Sunday, 3 Mar 2024

Control: The Foundation DLC Review: Hope You Like Caves!

Remedy Entertainment’s metaphysical action/horror game Control received its first paid DLC expansion earlier this week. The Foundation takes Jesse into a subterranean cave system that runs beneath the Oldest House where the Astral Plane is colliding with our reality (this is very bad). In order to stop the encroaching oblivion, Jesse must use new crystal-manipulating abilities to fix four keys scattered around the Foundation and restore a mysterious monolith known only as The Nail. While the world-building is as strong as ever, The Foundation feels more like an extended side mission than a continuation of Controls story.

What I like about The Foundation is how much world-building it does. The Board, who/whatever they are, are directly threatened by what’s going on in the Foundation, and it seemed as though their cryptic instructions took on more personality than ever in this story. The astral entities are at war with the Hiss down in the Foundation and it’s fun to choose your targets and prioritize the enemies that are targeting you while the other enemies thin each other out. There isn’t anything too distinctly different about the enemy types. In fact, you may not even notice there are two factions. Control is better experienced atmospherically rather than narratively in my opinion, and that kind of stuff is a nice touch.

There’s juicy lore to pick up, perhaps some of the best yet. It doesn’t do much to explain what’s going on, again, it’s atmosphere building. I laughed out loud at a couple of the letters I found scattered around, and a few of them absolutely made my skin crawl. I love the lore of Control and the universe they’re creating. Just existing in that world is enough to keep bringing me back, even if I have some pretty big issues with the gameplay.

Complaining About Combat

After the combat-focused free update Expeditions came out in December, I was hesitant to return to Control so soon. In both reviews for Control and Expeditions, I described my frustration with the combat in this game. I won’t spend too much time rehashing those opinions, but I’ll say that if, like me, you did not enjoy the combat in the base game, nothing here has really changed.

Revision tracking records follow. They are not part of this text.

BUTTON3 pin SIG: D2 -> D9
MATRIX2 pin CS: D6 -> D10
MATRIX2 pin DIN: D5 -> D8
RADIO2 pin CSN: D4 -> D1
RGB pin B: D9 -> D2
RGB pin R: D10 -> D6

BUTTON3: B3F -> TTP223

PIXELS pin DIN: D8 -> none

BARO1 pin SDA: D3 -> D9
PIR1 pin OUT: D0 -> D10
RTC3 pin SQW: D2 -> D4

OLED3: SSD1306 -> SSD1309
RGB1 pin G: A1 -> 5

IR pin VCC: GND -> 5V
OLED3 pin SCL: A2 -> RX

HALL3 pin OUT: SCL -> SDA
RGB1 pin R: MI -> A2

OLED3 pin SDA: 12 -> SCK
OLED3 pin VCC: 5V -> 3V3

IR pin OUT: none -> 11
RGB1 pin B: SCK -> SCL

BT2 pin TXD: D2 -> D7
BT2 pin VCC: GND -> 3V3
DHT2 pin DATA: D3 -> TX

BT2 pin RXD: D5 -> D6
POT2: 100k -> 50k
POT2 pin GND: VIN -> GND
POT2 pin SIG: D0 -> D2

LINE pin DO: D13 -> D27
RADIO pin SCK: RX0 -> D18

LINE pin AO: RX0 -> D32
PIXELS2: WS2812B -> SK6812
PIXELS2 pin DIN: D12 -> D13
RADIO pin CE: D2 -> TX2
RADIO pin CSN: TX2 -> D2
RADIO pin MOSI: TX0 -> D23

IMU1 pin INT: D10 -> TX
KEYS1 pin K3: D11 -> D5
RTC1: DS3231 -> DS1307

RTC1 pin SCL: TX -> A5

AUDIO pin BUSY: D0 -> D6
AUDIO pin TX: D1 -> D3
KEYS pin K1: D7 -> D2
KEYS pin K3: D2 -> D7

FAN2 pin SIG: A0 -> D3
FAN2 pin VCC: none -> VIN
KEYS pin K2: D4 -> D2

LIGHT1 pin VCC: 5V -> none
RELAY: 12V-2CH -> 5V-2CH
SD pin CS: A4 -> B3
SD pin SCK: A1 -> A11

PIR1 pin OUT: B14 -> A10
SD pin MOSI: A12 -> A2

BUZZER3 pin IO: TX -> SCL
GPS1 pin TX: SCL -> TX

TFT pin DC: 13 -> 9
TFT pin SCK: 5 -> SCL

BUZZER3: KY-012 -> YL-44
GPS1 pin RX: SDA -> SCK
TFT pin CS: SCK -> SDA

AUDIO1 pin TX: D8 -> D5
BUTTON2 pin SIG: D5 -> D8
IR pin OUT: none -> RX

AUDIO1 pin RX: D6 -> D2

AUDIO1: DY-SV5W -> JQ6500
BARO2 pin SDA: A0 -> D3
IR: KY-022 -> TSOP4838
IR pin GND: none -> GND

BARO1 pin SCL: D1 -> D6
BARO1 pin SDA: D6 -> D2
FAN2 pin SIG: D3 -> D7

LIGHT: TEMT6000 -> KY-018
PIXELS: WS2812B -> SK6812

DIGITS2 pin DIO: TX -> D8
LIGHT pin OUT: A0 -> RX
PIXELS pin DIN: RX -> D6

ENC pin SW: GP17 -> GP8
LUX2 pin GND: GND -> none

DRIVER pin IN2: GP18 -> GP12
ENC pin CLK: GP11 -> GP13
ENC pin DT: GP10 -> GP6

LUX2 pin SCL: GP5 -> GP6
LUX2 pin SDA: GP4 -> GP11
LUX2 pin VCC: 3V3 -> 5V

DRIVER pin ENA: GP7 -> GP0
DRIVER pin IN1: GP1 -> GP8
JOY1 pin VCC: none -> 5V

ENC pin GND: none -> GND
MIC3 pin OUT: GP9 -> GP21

There are two new abilities added in The Foundation that are used in both platforming and combat. One ability allows Jesse to created platforms made of crystals in designated places, the other allows her to destroy crystals by shooting them.

When it comes to platforming, Jesse will need to create crystals to jump to, as well as destroy crystals that block access to other platforms. It’s an extra step in a series of platforming sections that already feel like filler. There’s nothing to figure out and it doesn’t feel like a puzzle to solve. If you see a spot for a crystal, make one. If there’s a crystal that shouldn’t be there, shoot it. Then, take a slow, floaty jump to the next platform, rinse and repeat. There’s a lot of platforming outside of combat, and all of it feels tedious.

In combat, these news abilities are used to trigger traps. Spike traps can be instantly created underneath enemies in some places, while in other places, a well-aimed shot can destroy the crystal surface beneath an enemy, dropping them in a pit and killing them instantly.

Adding environmental options for combat was a great idea for Control. Even though the traps are highly situational (more than half the enemies are flying after all), it’s always pretty satisfying to trigger a trap with the right timing. I wish this mechanic was in the base game, because the ability never really gets an opportunity to evolve and iterate in the short run time of The Foundation. It is used heavily in the last boss fight to the point I would say it’s required that you take advantage of traps to beat the boss. I hope part two of this DLC makes further use of environmental traps; it’s definitely something the base game was missing.

The Right Kind Of DLC

I like a DLC that delivers a shorter version of the base game, but mixes in new ideas and experiments with mechanics. The environmental traps are a great addition and I think the story they’re telling here is worth investing in. I’m not overly disappointed that it doesn’t really tie into the main story, as I expect the inevitable sequel to continue that those threads.

The world of Control has its hooks in me, but I still don’t particularly enjoy playing it. The platforming isn’t any kind of challenge or thrill, and the combat fills me with rage and despair. It’s interesting that a game called Control can make me feel like I have no control over my character or the battlefield. Traps help, but they only go so far.

A PC code for Control: The Foundation was provided to TheGamer for this review. The Foundation is available now on PC and PlayStation 4.